# Information shown
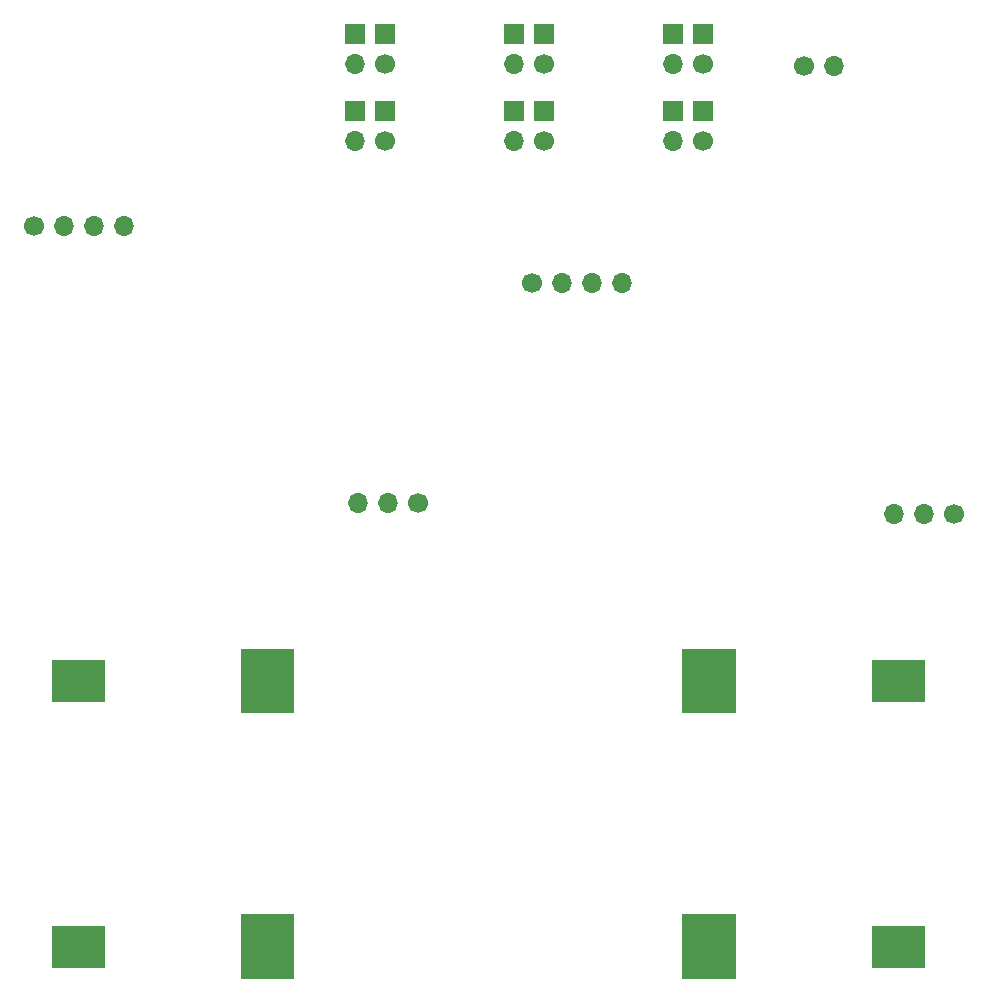
<source format=gbs>
%TF.GenerationSoftware,KiCad,Pcbnew,6.0.11+dfsg-1*%
%TF.CreationDate,2023-05-03T21:30:49-05:00*%
%TF.ProjectId,CubesatPwrBoard,43756265-7361-4745-9077-72426f617264,rev?*%
%TF.SameCoordinates,Original*%
%TF.FileFunction,Soldermask,Bot*%
%TF.FilePolarity,Negative*%
%FSLAX46Y46*%
G04 Gerber Fmt 4.6, Leading zero omitted, Abs format (unit mm)*
G04 Created by KiCad (PCBNEW 6.0.11+dfsg-1) date 2023-05-03 21:30:49*
%MOMM*%
%LPD*%
G01*
G04 APERTURE LIST*
%ADD10C,0.010000*%
%ADD11C,1.700000*%
%ADD12R,1.700000X1.700000*%
%ADD13O,1.700000X1.700000*%
G04 APERTURE END LIST*
%TO.C,J3*%
G36*
X135380000Y-107700000D02*
G01*
X130940000Y-107700000D01*
X130940000Y-102300000D01*
X135380000Y-102300000D01*
X135380000Y-107700000D01*
G37*
D10*
X135380000Y-107700000D02*
X130940000Y-107700000D01*
X130940000Y-102300000D01*
X135380000Y-102300000D01*
X135380000Y-107700000D01*
G36*
X119370000Y-106750000D02*
G01*
X114930000Y-106750000D01*
X114930000Y-103250000D01*
X119370000Y-103250000D01*
X119370000Y-106750000D01*
G37*
X119370000Y-106750000D02*
X114930000Y-106750000D01*
X114930000Y-103250000D01*
X119370000Y-103250000D01*
X119370000Y-106750000D01*
%TO.C,J6*%
G36*
X172760000Y-130200000D02*
G01*
X168320000Y-130200000D01*
X168320000Y-124800000D01*
X172760000Y-124800000D01*
X172760000Y-130200000D01*
G37*
X172760000Y-130200000D02*
X168320000Y-130200000D01*
X168320000Y-124800000D01*
X172760000Y-124800000D01*
X172760000Y-130200000D01*
G36*
X188770000Y-129250000D02*
G01*
X184330000Y-129250000D01*
X184330000Y-125750000D01*
X188770000Y-125750000D01*
X188770000Y-129250000D01*
G37*
X188770000Y-129250000D02*
X184330000Y-129250000D01*
X184330000Y-125750000D01*
X188770000Y-125750000D01*
X188770000Y-129250000D01*
%TO.C,J5*%
G36*
X135380000Y-130200000D02*
G01*
X130940000Y-130200000D01*
X130940000Y-124800000D01*
X135380000Y-124800000D01*
X135380000Y-130200000D01*
G37*
X135380000Y-130200000D02*
X130940000Y-130200000D01*
X130940000Y-124800000D01*
X135380000Y-124800000D01*
X135380000Y-130200000D01*
G36*
X119370000Y-129250000D02*
G01*
X114930000Y-129250000D01*
X114930000Y-125750000D01*
X119370000Y-125750000D01*
X119370000Y-129250000D01*
G37*
X119370000Y-129250000D02*
X114930000Y-129250000D01*
X114930000Y-125750000D01*
X119370000Y-125750000D01*
X119370000Y-129250000D01*
%TO.C,J4*%
G36*
X172760000Y-107700000D02*
G01*
X168320000Y-107700000D01*
X168320000Y-102300000D01*
X172760000Y-102300000D01*
X172760000Y-107700000D01*
G37*
X172760000Y-107700000D02*
X168320000Y-107700000D01*
X168320000Y-102300000D01*
X172760000Y-102300000D01*
X172760000Y-107700000D01*
G36*
X188770000Y-106750000D02*
G01*
X184330000Y-106750000D01*
X184330000Y-103250000D01*
X188770000Y-103250000D01*
X188770000Y-106750000D01*
G37*
X188770000Y-106750000D02*
X184330000Y-106750000D01*
X184330000Y-103250000D01*
X188770000Y-103250000D01*
X188770000Y-106750000D01*
%TD*%
D11*
%TO.C,J11*%
X170100000Y-52790000D03*
D12*
X170100000Y-50250000D03*
D13*
X167560000Y-52790000D03*
D12*
X167560000Y-50250000D03*
%TD*%
D11*
%TO.C,J12*%
X156585000Y-52790000D03*
D12*
X156585000Y-50250000D03*
D13*
X154045000Y-52790000D03*
D12*
X154045000Y-50250000D03*
%TD*%
D11*
%TO.C,J2*%
X155545000Y-71316250D03*
D13*
X158085000Y-71316250D03*
X160625000Y-71316250D03*
X163165000Y-71316250D03*
%TD*%
D11*
%TO.C,J15*%
X156585000Y-59290000D03*
D12*
X156585000Y-56750000D03*
D13*
X154045000Y-59290000D03*
D12*
X154045000Y-56750000D03*
%TD*%
D11*
%TO.C,J8*%
X191286300Y-90928977D03*
D13*
X188746300Y-90928977D03*
X186206300Y-90928977D03*
%TD*%
D11*
%TO.C,J1*%
X113382500Y-66510000D03*
D13*
X115922500Y-66510000D03*
X118462500Y-66510000D03*
X121002500Y-66510000D03*
%TD*%
D11*
%TO.C,J13*%
X143155000Y-52790000D03*
D12*
X143155000Y-50250000D03*
D13*
X140615000Y-52790000D03*
D12*
X140615000Y-50250000D03*
%TD*%
D11*
%TO.C,J7*%
X145930000Y-90000000D03*
D13*
X143390000Y-90000000D03*
X140850000Y-90000000D03*
%TD*%
D11*
%TO.C,J9*%
X178610000Y-53000000D03*
D13*
X181150000Y-53000000D03*
%TD*%
D11*
%TO.C,J14*%
X143155000Y-59290000D03*
D12*
X143155000Y-56750000D03*
D13*
X140615000Y-59290000D03*
D12*
X140615000Y-56750000D03*
%TD*%
D11*
%TO.C,J10*%
X170100000Y-59290000D03*
D12*
X170100000Y-56750000D03*
D13*
X167560000Y-59290000D03*
D12*
X167560000Y-56750000D03*
%TD*%
M02*

</source>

# Task
When a line of the data holds the string "LIST", pick it out and copy it.

# Answer
G04 APERTURE LIST*
G04 APERTURE END LIST*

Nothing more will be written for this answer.